Дело в том, что рассказы о волках, медведях, бесовских наваждениях, прежде столь сильно меня потрясавшие, уже не занимали меня нисколько. Явись мне в ту эпоху жгучей тоски враг рода человеческого в образе ли черного козла или приняв личину еще более ужасную, я, мню, только бы посмотрел на него с безучастным, равнодушным любопытством. Ничто постороннее, то есть прямо не причастное моему горю, не имело силы заставить меня вострепетать ужасом, довольством или отчаянием: я для всего был глух и бесчувственен.
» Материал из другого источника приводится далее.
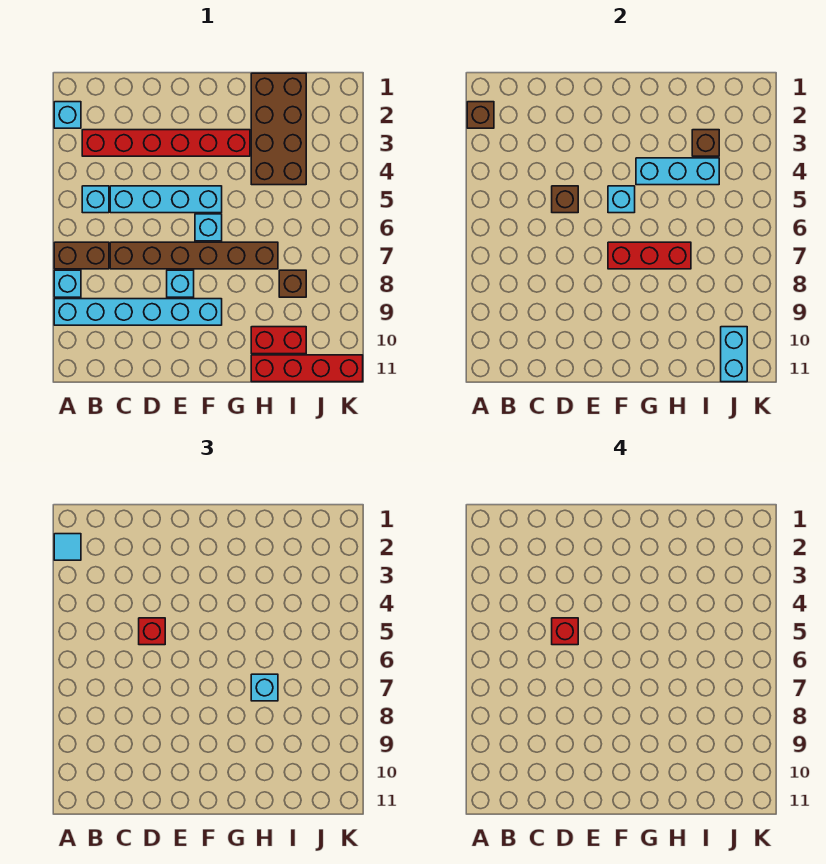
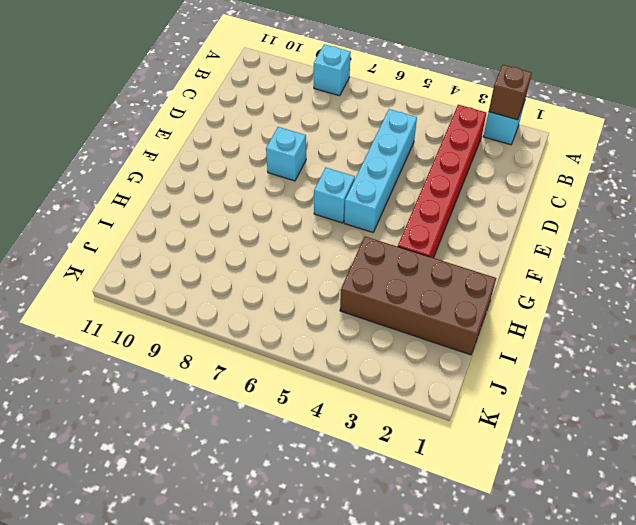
none -> brown 1x2 brick [54,242,109,269]
none -> cyan 1x6 brick [54,299,222,325]
none -> cyan 1x1 brick [82,186,109,213]

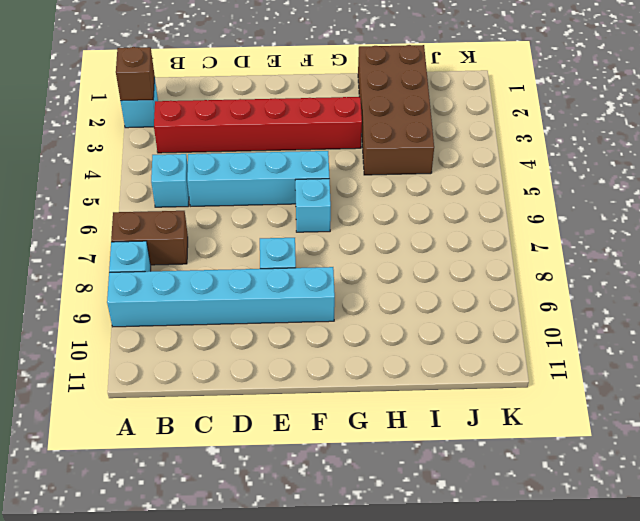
none -> brown 1x6 brick [110,242,278,269]
none -> red 1x2 brick [251,327,306,354]
none -> red 1x4 brick [251,355,363,382]

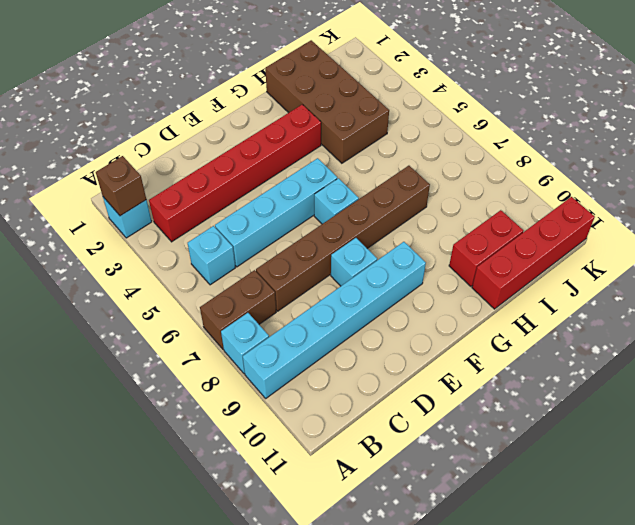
none -> brown 1x1 brick [279,270,306,297]
none -> brown 1x1 brick [552,186,578,213]
none -> cyan 1x1 brick [608,186,635,213]

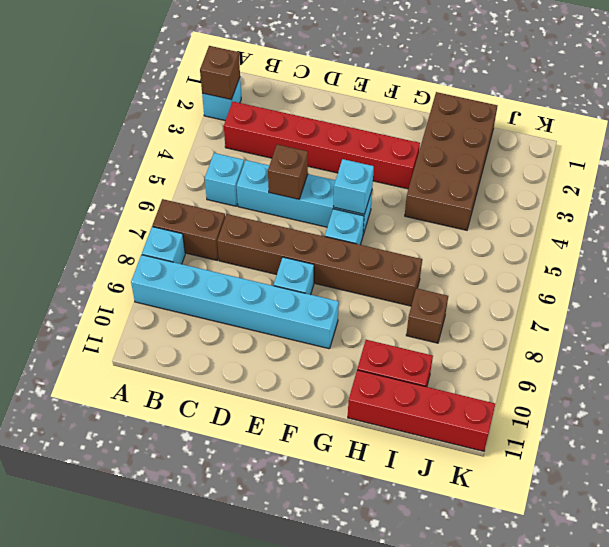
none -> red 1x3 brick [608,242,691,269]
none -> cyan 1x3 brick [636,158,719,185]
none -> brown 1x1 brick [692,130,719,156]

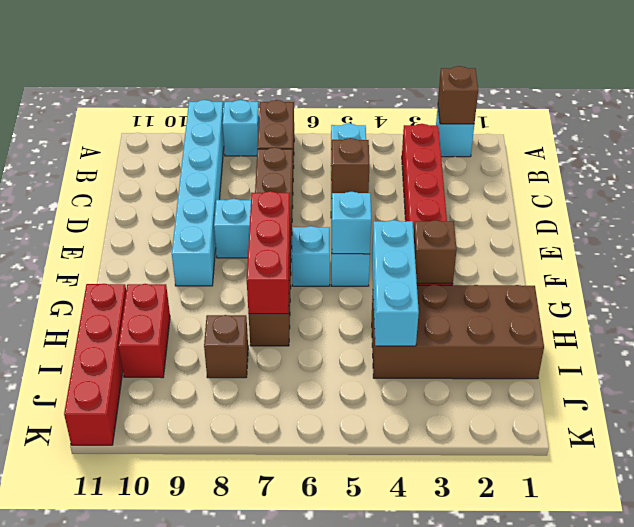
brown 1x1 brick [414,220,457,284] -> brown 1x1 brick moved to [692,130,719,156]
none -> cyan 1x2 brick [721,327,747,382]
none -> cyan 1x1 tile [54,534,81,560]
none -> red 1x1 brick [139,618,165,645]

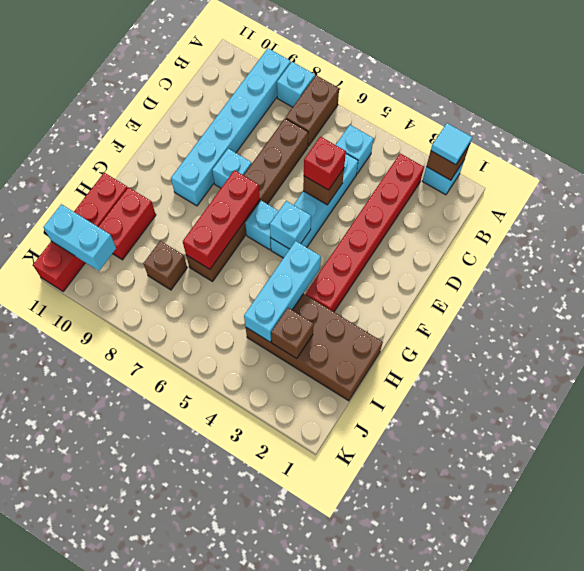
none -> cyan 1x1 brick [251,674,278,701]
none -> red 1x1 brick [552,618,578,645]

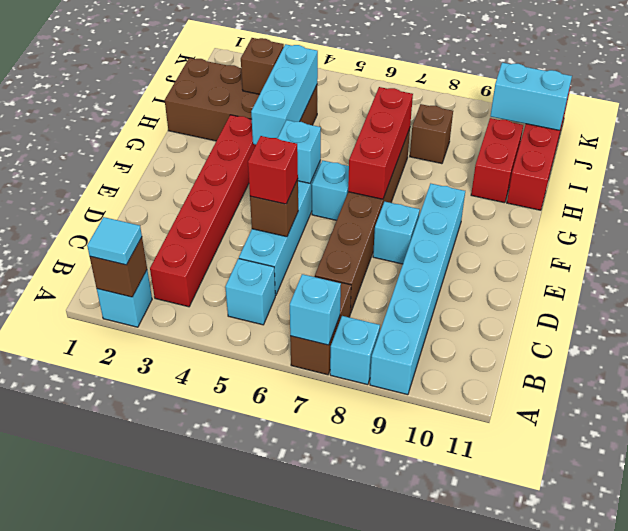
cyan 1x1 brick [290,274,341,345] -> cyan 1x1 brick moved to [251,674,278,701]
none -> red 1x1 brick [552,618,578,645]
Знай Прохор сердце человеческое глубже, он бы понял, что для моего огорченного духа самое простое повторение дорогого имени было несравненно отраднее всех прочих, на свете существующих былей и небылиц; но счастливый юноша этот сердца человеческого не знал, а равно не ведал и страстей, сердце обуревающих, и приписал скоро последовавшее удаление мое не нравственной потребности избавиться от тягостного, не разумеющего моих душевных мук, собеседника, а проснувшемуся во мне животному стремлению к наполнению желудка возможно большим количеством лепешек и пирогов.
Встретив меня, печально бродящего под кущами дерев, он, с возможною при его добродушии язвительностию, восклицал:
— Жалко стало лепешки-то! Эх, ты! Уж правда, что поповские глаза!